Work instructions
Return every line below word for word, in the same order and with the same spelling.

BEGIN Supplied material

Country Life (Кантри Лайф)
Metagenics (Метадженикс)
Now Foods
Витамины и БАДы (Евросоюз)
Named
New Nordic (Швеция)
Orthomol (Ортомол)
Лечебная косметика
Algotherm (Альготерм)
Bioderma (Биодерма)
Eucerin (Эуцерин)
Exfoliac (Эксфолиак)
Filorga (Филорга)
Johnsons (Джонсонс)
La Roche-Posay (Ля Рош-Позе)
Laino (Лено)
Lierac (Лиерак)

END Supplied material

Task answer
Country Life (Кантри Лайф)
Metagenics (Метадженикс)
Now Foods
Витамины и БАДы (Евросоюз)
Named
New Nordic (Швеция)
Orthomol (Ортомол)
Лечебная косметика
Algotherm (Альготерм)
Bioderma (Биодерма)
Eucerin (Эуцерин)
Exfoliac (Эксфолиак)
Filorga (Филорга)
Johnsons (Джонсонс)
La Roche-Posay (Ля Рош-Позе)
Laino (Лено)
Lierac (Лиерак)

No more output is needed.